The word "tutorial" occurs in some of the lines below; copy each of those lines.

[Data excerpts Boundary: Start]

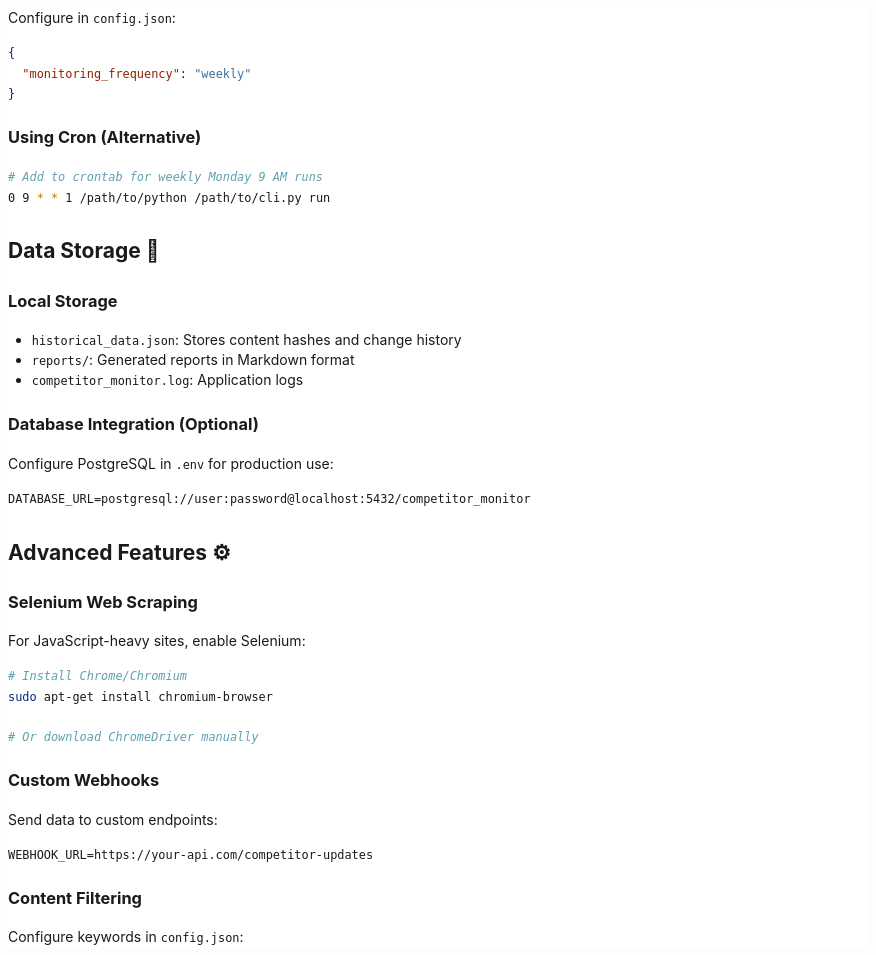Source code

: Configure in `config.json`:

```json
{
  "monitoring_frequency": "weekly"
}
```

### Using Cron (Alternative)

```bash
# Add to crontab for weekly Monday 9 AM runs
0 9 * * 1 /path/to/python /path/to/cli.py run
```

## Data Storage 💾

### Local Storage

- `historical_data.json`: Stores content hashes and change history
- `reports/`: Generated reports in Markdown format
- `competitor_monitor.log`: Application logs

### Database Integration (Optional)

Configure PostgreSQL in `.env` for production use:

```env
DATABASE_URL=postgresql://user:password@localhost:5432/competitor_monitor
```

## Advanced Features ⚙️

### Selenium Web Scraping

For JavaScript-heavy sites, enable Selenium:

```bash
# Install Chrome/Chromium
sudo apt-get install chromium-browser

# Or download ChromeDriver manually
```

### Custom Webhooks

Send data to custom endpoints:

```env
WEBHOOK_URL=https://your-api.com/competitor-updates
```

### Content Filtering

Configure keywords in `config.json`:
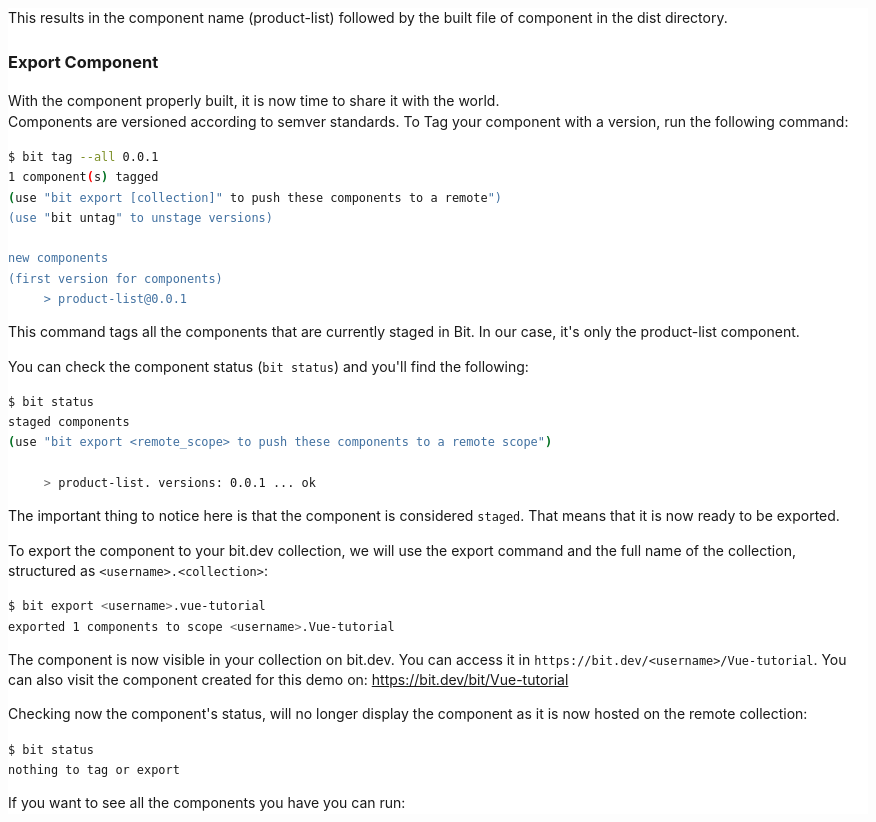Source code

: This results in the component name (product-list) followed by the built file of component in the dist directory.

### Export Component

With the component properly built, it is now time to share it with the world.  
Components are versioned according to semver standards.
To Tag your component with a version, run the following command:

```bash
$ bit tag --all 0.0.1
1 component(s) tagged
(use "bit export [collection]" to push these components to a remote")
(use "bit untag" to unstage versions)

new components
(first version for components)
     > product-list@0.0.1
```

This command tags all the components that are currently staged in Bit. In our case, it's only the product-list component.

You can check the component status (`bit status`) and you'll find the following:

```bash
$ bit status
staged components
(use "bit export <remote_scope> to push these components to a remote scope")

     > product-list. versions: 0.0.1 ... ok
```

The important thing to notice here is that the component is considered `staged`. That means that it is now ready to be exported.

To export the component to your bit.dev collection, we will use the export command and the full name of the collection, structured as  `<username>.<collection>`:

```bash
$ bit export <username>.vue-tutorial
exported 1 components to scope <username>.Vue-tutorial
```

The component is now visible in your collection on bit.dev. You can access it in `https://bit.dev/<username>/Vue-tutorial`. You can also visit the component created for this demo on: https://bit.dev/bit/Vue-tutorial

Checking now the component's status, will no longer display the component as it is now hosted on the remote collection:

```bash
$ bit status
nothing to tag or export
```

If you want to see all the components you have you can run:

[Data excerpts Boundary: End]

> [Answer space]:
$ bit export <username>.vue-tutorial
exported 1 components to scope <username>.Vue-tutorial
The component is now visible in your collection on bit.dev. You can access it in `https://bit.dev/<username>/Vue-tutorial`. You can also visit the component created for this demo on: https://bit.dev/bit/Vue-tutorial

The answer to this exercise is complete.